Les Camerounais rapatriés des USA seraient-ils en danger dans leur pays ? Dans une note publiée le 18 décembre, Human Rights Watch (HRW) demande au gouvernement des États-Unis d’exempter tous les ressortissants camerounais en situation irrégulière sur le territoire américain de toute mesure d’expulsion. L’organisation de défense des droits de l’homme invoque de «graves menaces pour leur vie et leur liberté», dans un pays déchiré par plusieurs crises internes.

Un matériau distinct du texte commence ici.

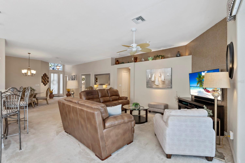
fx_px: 109
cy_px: 82
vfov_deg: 73.8
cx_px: 122
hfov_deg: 96.7
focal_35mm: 16
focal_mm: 16
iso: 100
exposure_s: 1/1.67
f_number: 9
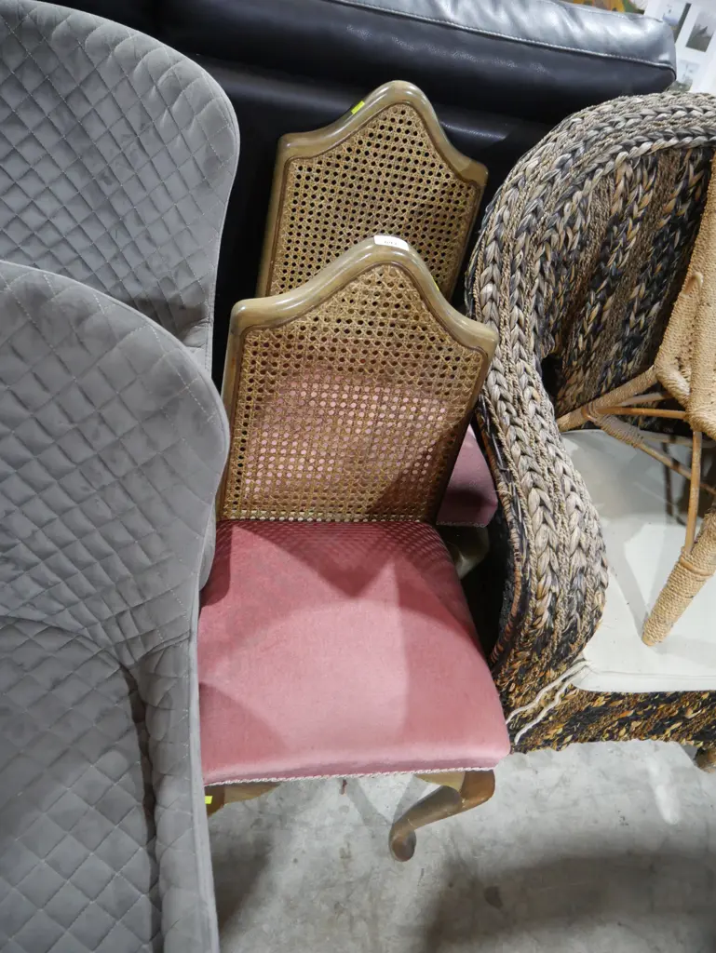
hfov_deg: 49.8
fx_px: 772
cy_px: 476
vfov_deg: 63.4
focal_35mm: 28
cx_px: 358
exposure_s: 1/60
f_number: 3.5
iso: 2000
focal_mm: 14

«Outre un risque généralisé de subir de graves dommages en raison de l’actuel climat de violence dans les régions de l’Extrême-Nord, du Nord-Ouest et du Sud-Ouest, les personnes renvoyées au Cameroun sont également confrontées au risque de tortures et de mauvais traitements du fait de leur opposition, réelle ou supposée, au gouvernement», a déclaré Ilaria Allegrozzi, chercheuse senior sur l’Afrique à HRW.
#ÉtatsUnis : il faut éviter d'expulser les #Camerounais vers leur pays, compte tenu des sérieux risques auxquels ils pourraient être confrontés à leur retour. https://t.co/ax4dh78bCW
— HRW en français (@hrw_fr) December 18, 2020
Entre le marteau du gouvernement et l’enclume des séparatistes
En effet, en octobre et novembre derniers, souligne la note de HRW, les agents des services de l’Immigration et des contrôles douaniers (ICE) ont expulsé plus de 90 Camerounais. HWR, «a pu confirmer, sur la base de documents judiciaires et d’entretiens avec des avocats, des activistes et des bénévoles, qu’au moins plusieurs dizaines de ces expulsés avaient cherché, sans succès, à obtenir l’asile aux États-Unis».

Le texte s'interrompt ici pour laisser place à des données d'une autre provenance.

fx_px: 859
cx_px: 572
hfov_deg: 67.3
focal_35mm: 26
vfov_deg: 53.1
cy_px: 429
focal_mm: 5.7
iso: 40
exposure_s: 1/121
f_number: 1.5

«Les anglophones refoulés au Cameroun encourent un grave risque d’abus de la part des forces de sécurité gouvernementales parce qu’ils sont susceptibles d’être soupçonnés d’avoir des liens avec les séparatistes, ou de la part des séparatistes eux-mêmes (auteurs de nombreuses exactions sur les civils Ndlr)», argue HRW.

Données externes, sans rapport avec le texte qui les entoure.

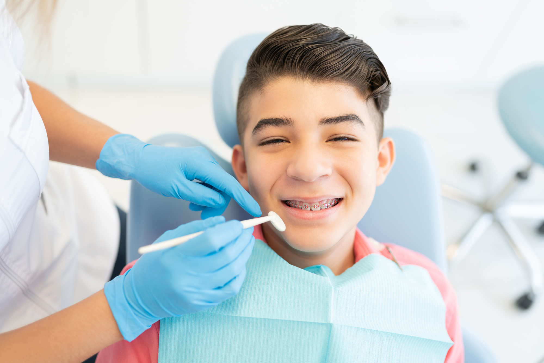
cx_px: 272
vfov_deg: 37.9
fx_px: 529
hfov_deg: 54.4
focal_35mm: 35
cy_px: 182
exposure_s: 1/160
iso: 200
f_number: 1.8
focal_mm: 35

Une hypothèse que n’écarte pas Phillipe Nanga, coordinateur de l’ONG un monde à venir, une organisation de défense des droits de l’homme basée à Douala. Pour l’acteur de la société civile, les craintes de HRW sont justifiées.
«Les Camerounais de la diaspora sont parfois malheureusement assimilés aux ennemis du régime en place. Il suffit souvent d’être anglophone ou d’avoir assisté à un rassemblement anti-régime à l’étranger pour être stigmatisé. Or les expulser serait les exposer davantage», argue-t-il dans une déclaration à Sputnik.
Mesures de protection
Mi-octobre, lors du rapatriement de 81 Camerounais, le ministère des relations extérieures du pays, soulignait pour sa part dans le quotidien gouvernemental Cameroon Tribune, qu’il s’agissait «d’une procédure régulière en matière d’immigration» aux USA et que des mesures sont prises pour que ces «compatriotes regagnent leurs familles».
«Les Camerounais qui fuient les dangers très réels dans leur pays méritent une protection contre les abus et une évaluation équitable de leurs demandes d’asile, ainsi que les autres formes de protection prévues par la loi américaine», a affirmé Ilaria Allegrozzi.
«Ces Camerounais ont comme tout le monde, droit à la protection», poursuit pour sa part Philippe Nanga à Sputnik.
«On ne peut pas les expulser alors qu’ils peuvent être exposés à toutes sortes de violences dans un contexte sociopolitique très tendu» ajoute ce défenseur des droits de l’homme.
Dans les multiples crises que traverse le Cameroun, les ONG locales ou internationales ont souvent décriées des exactions et actes de répression contre les civils de part et d’autres. Le gouvernement de Yaoundé quant à lui à coup de déclarations et de communiqués brandit sans cesse la thèse d’un « complot » contre le Cameroun.